┌─ Input records
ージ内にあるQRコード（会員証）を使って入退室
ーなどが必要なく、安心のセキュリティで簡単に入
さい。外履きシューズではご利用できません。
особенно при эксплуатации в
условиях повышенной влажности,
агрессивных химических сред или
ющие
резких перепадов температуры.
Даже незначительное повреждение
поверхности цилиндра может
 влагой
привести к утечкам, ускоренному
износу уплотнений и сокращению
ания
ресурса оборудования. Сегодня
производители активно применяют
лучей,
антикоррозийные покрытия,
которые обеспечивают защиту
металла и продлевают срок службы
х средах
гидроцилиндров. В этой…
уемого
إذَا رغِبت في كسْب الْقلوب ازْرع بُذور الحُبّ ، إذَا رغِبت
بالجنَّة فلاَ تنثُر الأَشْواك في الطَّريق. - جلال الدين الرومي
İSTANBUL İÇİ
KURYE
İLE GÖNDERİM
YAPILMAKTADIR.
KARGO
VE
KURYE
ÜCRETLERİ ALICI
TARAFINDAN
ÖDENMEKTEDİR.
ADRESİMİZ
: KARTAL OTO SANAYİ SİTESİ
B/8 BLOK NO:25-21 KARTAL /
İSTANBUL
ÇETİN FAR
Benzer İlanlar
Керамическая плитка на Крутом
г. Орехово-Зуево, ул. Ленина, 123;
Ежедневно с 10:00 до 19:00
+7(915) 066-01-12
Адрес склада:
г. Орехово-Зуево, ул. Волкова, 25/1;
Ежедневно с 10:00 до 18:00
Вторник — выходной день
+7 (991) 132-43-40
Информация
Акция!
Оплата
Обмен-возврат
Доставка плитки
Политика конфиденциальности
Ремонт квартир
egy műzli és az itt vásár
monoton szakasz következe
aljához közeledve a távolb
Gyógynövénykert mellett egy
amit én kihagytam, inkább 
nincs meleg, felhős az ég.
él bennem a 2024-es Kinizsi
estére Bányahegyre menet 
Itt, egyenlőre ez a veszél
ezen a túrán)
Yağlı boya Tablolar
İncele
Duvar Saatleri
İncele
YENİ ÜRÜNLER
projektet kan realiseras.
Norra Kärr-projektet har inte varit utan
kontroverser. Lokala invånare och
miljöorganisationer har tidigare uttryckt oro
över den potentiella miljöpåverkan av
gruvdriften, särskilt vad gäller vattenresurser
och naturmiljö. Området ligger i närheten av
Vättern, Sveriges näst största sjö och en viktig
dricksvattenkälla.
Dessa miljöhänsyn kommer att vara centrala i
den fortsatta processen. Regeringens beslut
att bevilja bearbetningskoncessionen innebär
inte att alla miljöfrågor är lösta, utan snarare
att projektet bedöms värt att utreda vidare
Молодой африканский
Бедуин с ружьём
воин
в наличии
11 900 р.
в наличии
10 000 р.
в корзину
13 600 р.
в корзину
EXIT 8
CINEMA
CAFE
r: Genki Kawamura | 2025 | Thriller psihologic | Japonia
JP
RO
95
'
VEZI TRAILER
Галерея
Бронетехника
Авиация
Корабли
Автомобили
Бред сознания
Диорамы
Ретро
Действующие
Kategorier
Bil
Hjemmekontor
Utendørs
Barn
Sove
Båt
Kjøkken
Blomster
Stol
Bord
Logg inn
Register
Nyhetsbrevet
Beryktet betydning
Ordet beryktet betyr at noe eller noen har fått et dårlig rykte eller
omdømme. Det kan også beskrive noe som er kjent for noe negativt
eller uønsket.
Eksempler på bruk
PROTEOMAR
└─
• Instructions to follow: Would you reproduce the material above exactly as it reads?

• Completed exercise:
ージ内にあるQRコード（会員証）を使って入退室
ーなどが必要なく、安心のセキュリティで簡単に入
さい。外履きシューズではご利用できません。
особенно при эксплуатации в
условиях повышенной влажности,
агрессивных химических сред или
ющие
резких перепадов температуры.
Даже незначительное повреждение
поверхности цилиндра может
 влагой
привести к утечкам, ускоренному
износу уплотнений и сокращению
ания
ресурса оборудования. Сегодня
производители активно применяют
лучей,
антикоррозийные покрытия,
которые обеспечивают защиту
металла и продлевают срок службы
х средах
гидроцилиндров. В этой…
уемого
إذَا رغِبت في كسْب الْقلوب ازْرع بُذور الحُبّ ، إذَا رغِبت
بالجنَّة فلاَ تنثُر الأَشْواك في الطَّريق. - جلال الدين الرومي
İSTANBUL İÇİ
KURYE
İLE GÖNDERİM
YAPILMAKTADIR.
KARGO
VE
KURYE
ÜCRETLERİ ALICI
TARAFINDAN
ÖDENMEKTEDİR.
ADRESİMİZ
: KARTAL OTO SANAYİ SİTESİ
B/8 BLOK NO:25-21 KARTAL /
İSTANBUL
ÇETİN FAR
Benzer İlanlar
Керамическая плитка на Крутом
г. Орехово-Зуево, ул. Ленина, 123;
Ежедневно с 10:00 до 19:00
+7(915) 066-01-12
Адрес склада:
г. Орехово-Зуево, ул. Волкова, 25/1;
Ежедневно с 10:00 до 18:00
Вторник — выходной день
+7 (991) 132-43-40
Информация
Акция!
Оплата
Обмен-возврат
Доставка плитки
Политика конфиденциальности
Ремонт квартир
egy műzli és az itt vásár
monoton szakasz következe
aljához közeledve a távolb
Gyógynövénykert mellett egy
amit én kihagytam, inkább 
nincs meleg, felhős az ég.
él bennem a 2024-es Kinizsi
estére Bányahegyre menet 
Itt, egyenlőre ez a veszél
ezen a túrán)
Yağlı boya Tablolar
İncele
Duvar Saatleri
İncele
YENİ ÜRÜNLER
projektet kan realiseras.
Norra Kärr-projektet har inte varit utan
kontroverser. Lokala invånare och
miljöorganisationer har tidigare uttryckt oro
över den potentiella miljöpåverkan av
gruvdriften, särskilt vad gäller vattenresurser
och naturmiljö. Området ligger i närheten av
Vättern, Sveriges näst största sjö och en viktig
dricksvattenkälla.
Dessa miljöhänsyn kommer att vara centrala i
den fortsatta processen. Regeringens beslut
att bevilja bearbetningskoncessionen innebär
inte att alla miljöfrågor är lösta, utan snarare
att projektet bedöms värt att utreda vidare
Молодой африканский
Бедуин с ружьём
воин
в наличии
11 900 р.
в наличии
10 000 р.
в корзину
13 600 р.
в корзину
EXIT 8
CINEMA
CAFE
r: Genki Kawamura | 2025 | Thriller psihologic | Japonia
JP
RO
95
'
VEZI TRAILER
Галерея
Бронетехника
Авиация
Корабли
Автомобили
Бред сознания
Диорамы
Ретро
Действующие
Kategorier
Bil
Hjemmekontor
Utendørs
Barn
Sove
Båt
Kjøkken
Blomster
Stol
Bord
Logg inn
Register
Nyhetsbrevet
Beryktet betydning
Ordet beryktet betyr at noe eller noen har fått et dårlig rykte eller
omdømme. Det kan også beskrive noe som er kjent for noe negativt
eller uønsket.
Eksempler på bruk
PROTEOMAR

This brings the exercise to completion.